Even where joinder is proper under Fed.R.Crim.P. 8, defendant may move for a discretionary severance under Fed.R.Crim.P. 14. In my prior Opinion, I "defer(red) consideration of a Rule 14 motion until such time as defendants choose to make a proper showing." Id. at 1391.
Defendants have not now made such a showing. Recent Second Circuit opinions have held that
The burden is upon a moving defendant to show facts demonstrating that he will be so severely prejudiced by a joint trial that it would in effect deny him a fair trial.
U.S. v. Rucker, 586 F.2d 899 (2d Cir. 1978).
In exercising my discretion pursuant to Rule 14, I must balance
the benefit to the government in trying related incidents and individuals together against the prejudice to a defendant of possibly having multiple offenses and participants confused with each other.
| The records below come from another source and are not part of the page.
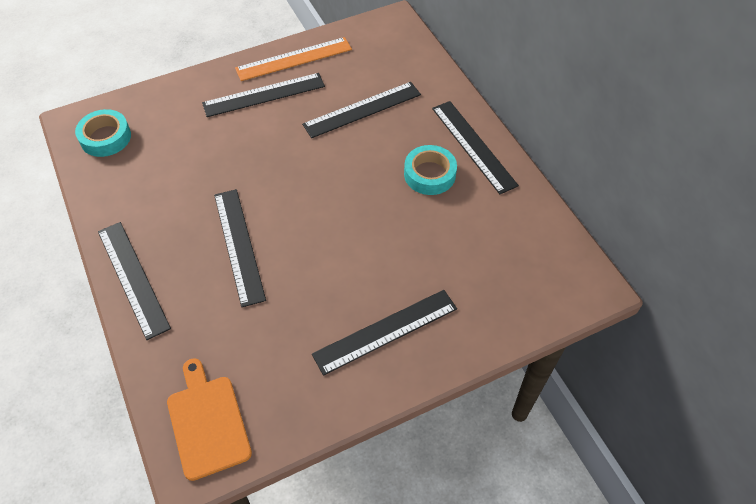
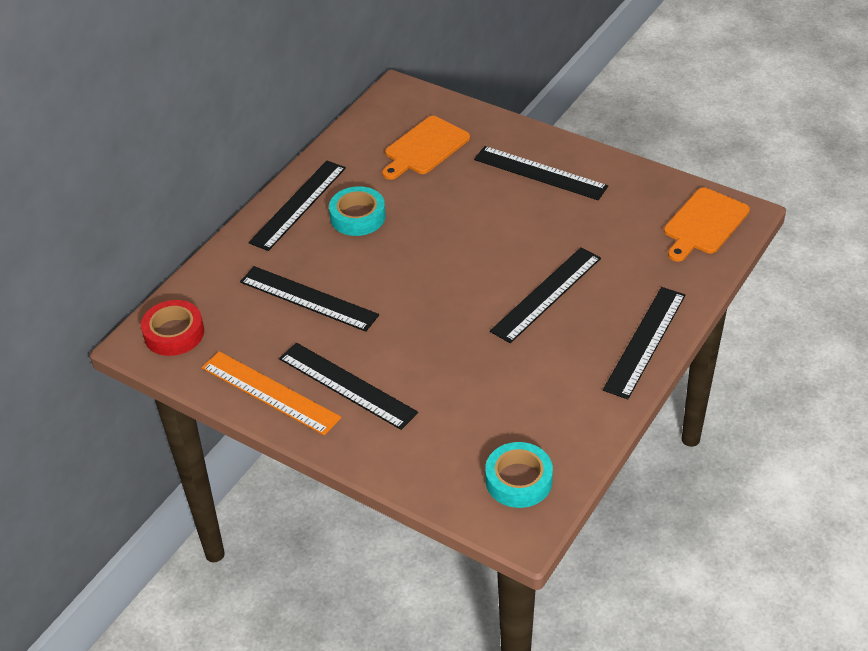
camera: 120 degrees left, 10 degrees down
(388, 36) = (174, 333): none -> red tape
(488, 262) = (425, 148): none -> orange cutting board

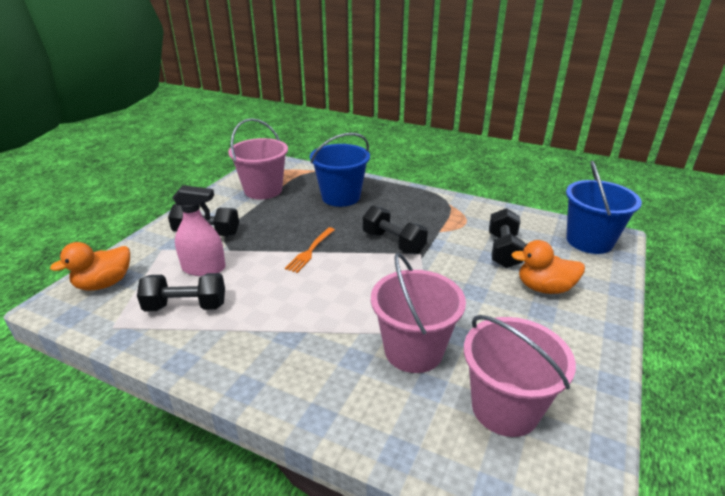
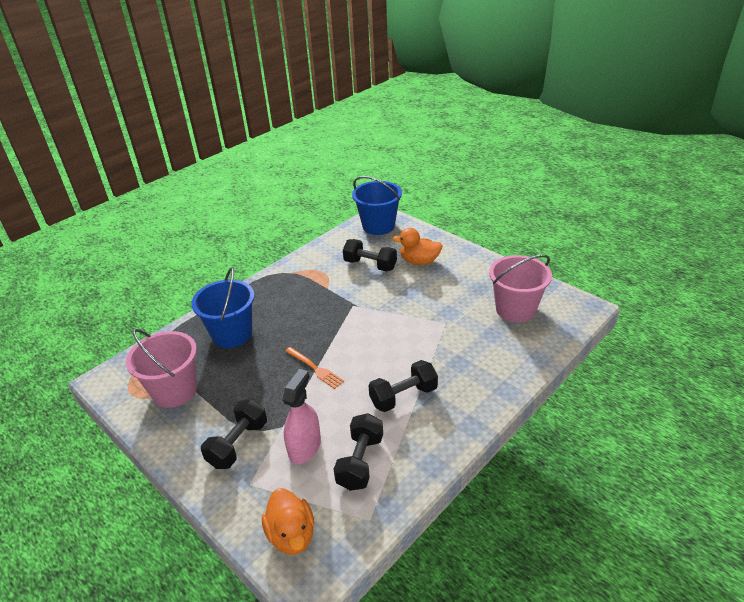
camera: 70 degrees left, 5 degrees up
(393, 243) = (330, 316): black dumbbell -> black dumbbell (403, 396)
(413, 350) = (459, 334): pink bucket -> none
(544, 288) = (419, 261): orange duck -> orange duck turned 75 degrees clockwise

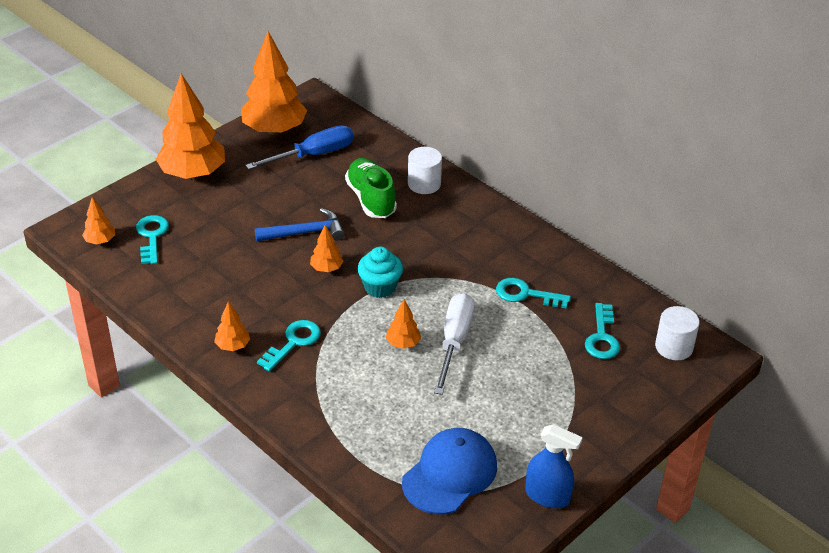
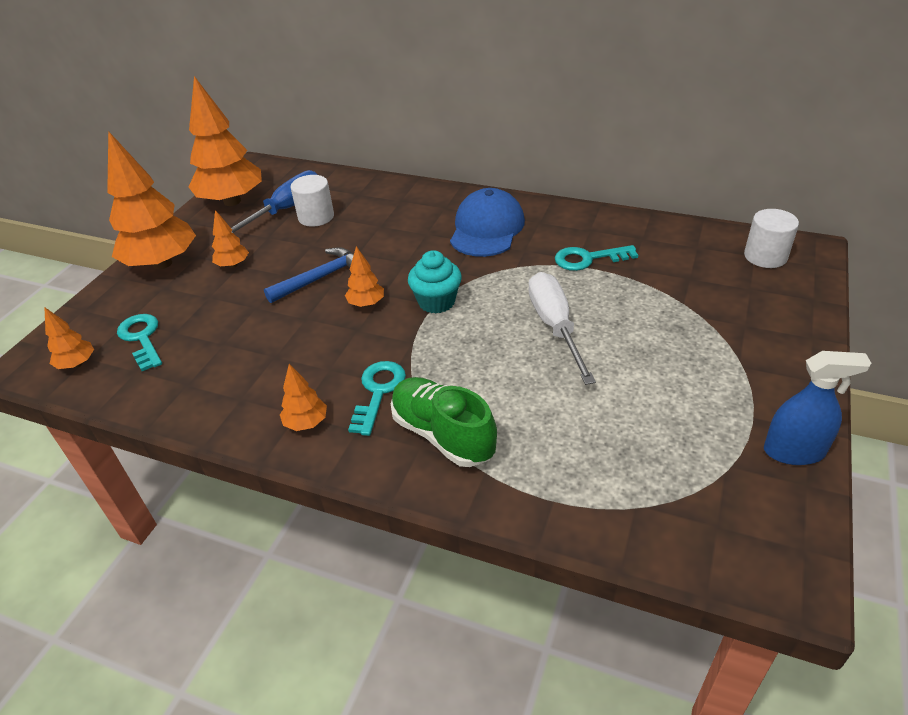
camera: 20 degrees left, 0 degrees up
(371, 199) = (370, 228): green shoe -> green shoe (443, 434)
(403, 343) = (502, 348): orange tree -> orange tree (233, 265)
(424, 184) = (414, 200): white cylinder -> white cylinder (316, 217)
(450, 474) = (668, 471): blue cap -> blue cap (487, 229)
(602, 337) = (693, 271): turquoise key -> none

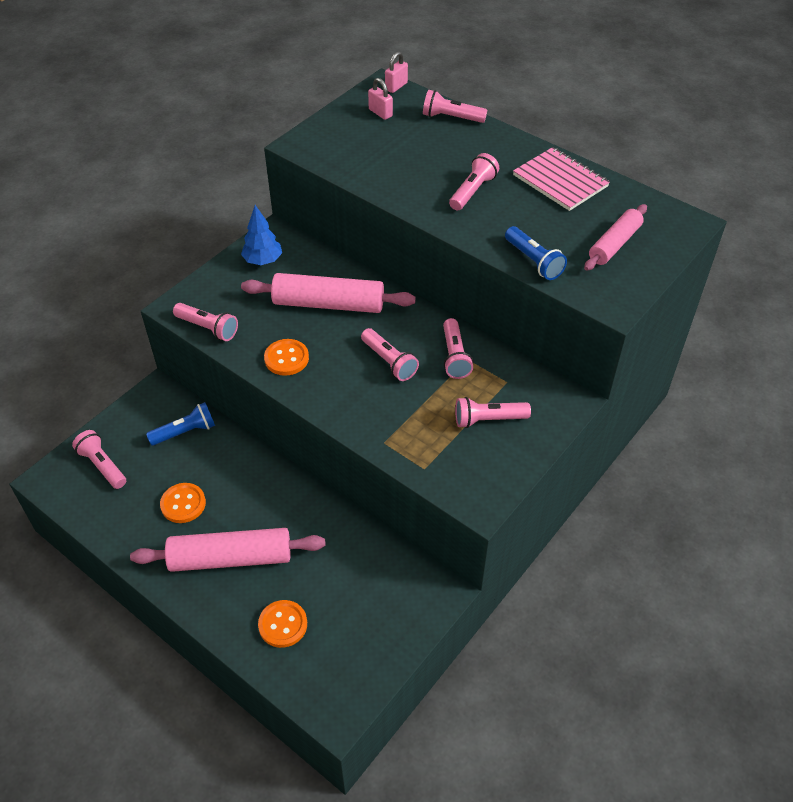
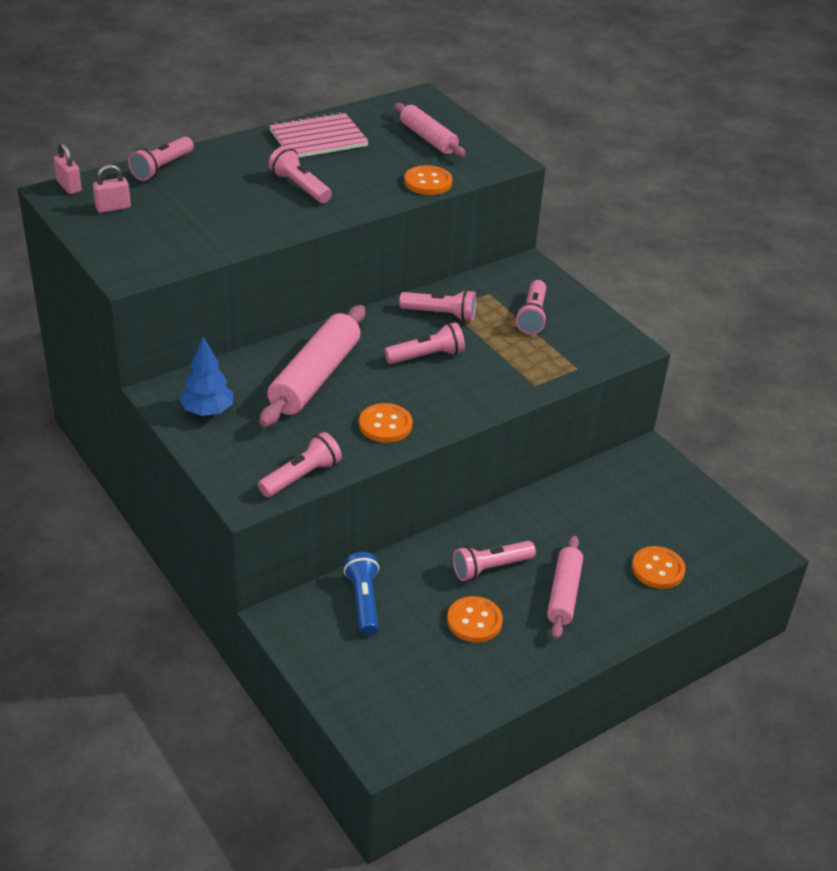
camera: 75 degrees left, 10 degrees down
(102, 465) = (383, 689): pink flashlight -> pink flashlight (490, 568)
(230, 558) = (564, 594): pink rolling pin -> pink rolling pin, size x0.63
(534, 261) = (428, 182): blue flashlight -> orange button

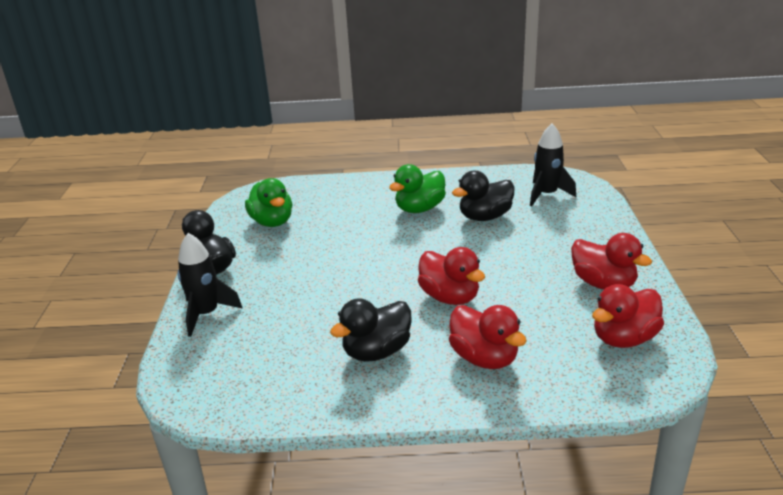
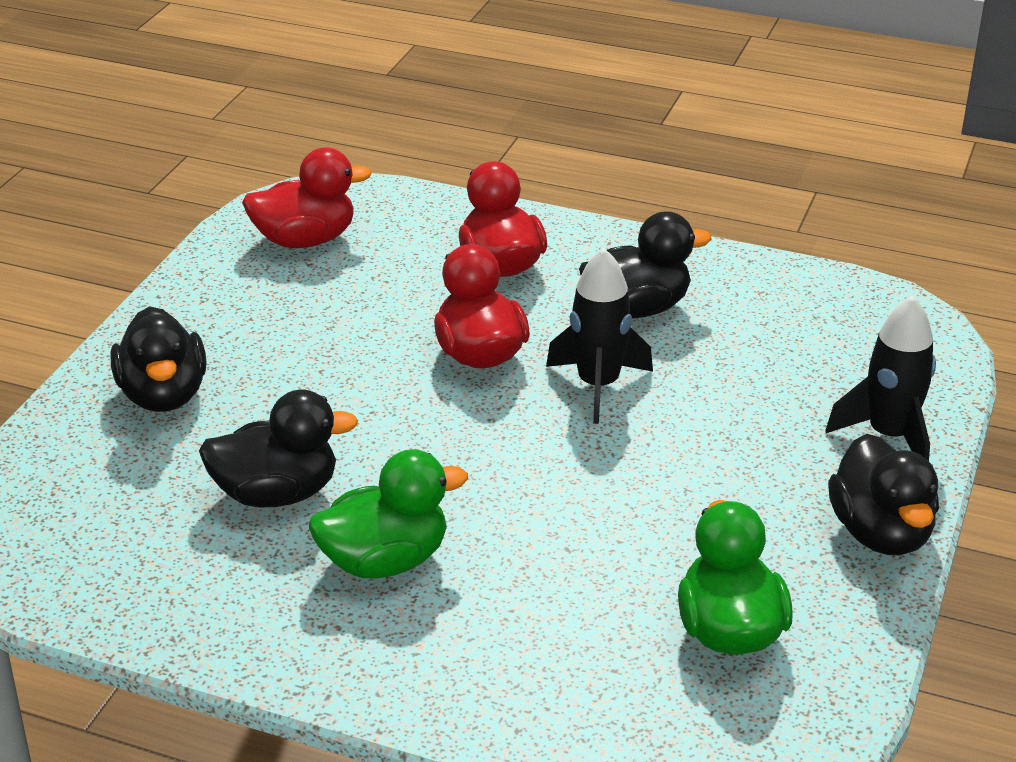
camera: 160 degrees left, 5 degrees up
(546, 195) = (98, 511): black rocket -> black rocket (598, 385)
(581, 237) = (164, 395): none -> black duck
(603, 284) = (237, 309): red duck -> none

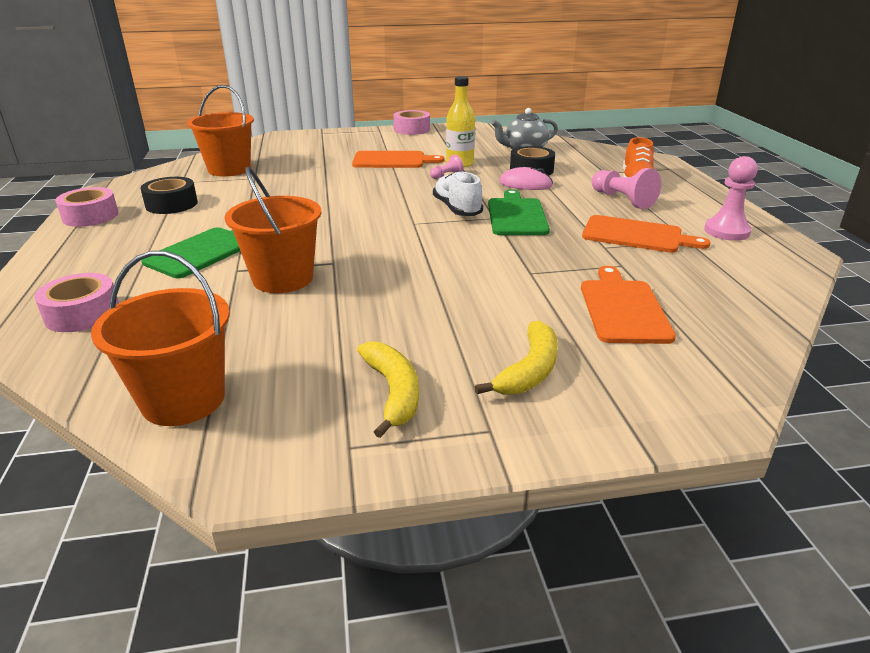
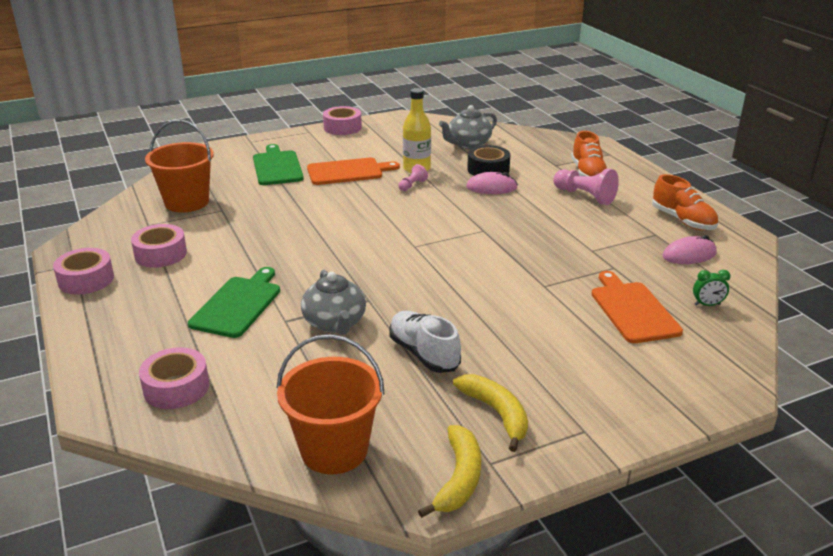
camera: 15 degrees left, 0 degrees up
(171, 204) = (160, 254): black tape -> pink tape
(283, 278) = (335, 323): orange bucket -> grey teapot
(457, 209) = (445, 225): white shoe -> white shoe (424, 354)
(516, 215) = (502, 225): green cutting board -> green cutting board (277, 167)
(529, 370) = (588, 377): yellow banana -> yellow banana (459, 478)
(636, 235) = (613, 234): orange cutting board -> none
(720, 263) = (689, 255): none -> pink mouse
(721, 315) = (707, 305): none -> green clock
(726, 231) = (682, 220): pink pawn -> orange shoe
U.S. v. Luna, 585 F.2d 1, 4 (1st Cir. 1978). Where, as here, the number of defendants and number of counts is small, and the issues are interrelated and not excessively complex, the jury will be able to distinguish among defendants and offenses with proper instruction. Defendants have not met the burden of showing such a severe prejudice that the balance should tip otherwise. Accordingly, the Rule 14 motion for severance is denied.
Surplusage in the Indictment
A motion was made pursuant to Fed.R.Crim.P. 7(d) to strike references to aliases and surplus language such as "among others" and "including, but not limited to".
Defendants cite U.S. v. Grayson, 166 F.2d 863 (2d Cir. 1948) in support of their contention that prejudicial reference to aliases should be stricken. It should be noted that in Grayson, the alias used in the indictment was the defendant's former name which had been legally changed. Moreover, the alias had no relevance to the crime charged in the indictment. More recently, the Second Circuit has indicated the limitations of the Grayson opinion. In U. S. v. Miller, 381 F.2d 529 (2d Cir. 1967), the appellant had similarly cited Grayson "as condemning the use of aliases in indictments. But the disapproval expressed in (that) opinion is limited to cases where the alias is without relevance . . . ." Id. at 536.
Here, unlike the situation in Grayson, the aliases are relevant. It is alleged in the indictment that, as part of a scheme to evade payment of taxes, various bank accounts were opened in fictitious names. It is these names which are properly used in the indictment.
As for the other claims of surplusage, such language will not be stricken unless
the words sought to be stricken as surplusage are immaterial, irrelevant or apt to convey prejudicial or inadmissible material to the jury.
U.S. v. Chovanec, 467 F. Supp. 41, 45 (S.D.N.Y.1979). As a general rule, if such language appears in the means paragraph, it is upheld but stricken if it is in the gravamen paragraph. U.S. v. Mayo, 230 F. Supp. 85 (S.D.N.Y.1964); U.S. v. Pope, 189 F. Supp. 12 (S.D.N.Y.1960).
In the instant indictment, the language complained of appears in paragraphs which are clearly denominated as including only "means." Moreover, defendants have not shown any specific prejudice which would result from a failure to strike such language. Accordingly, the motion to strike language from the indictment is denied.
Except as specifically provided above, all of defendants' motions in the instant omnibus motion are denied.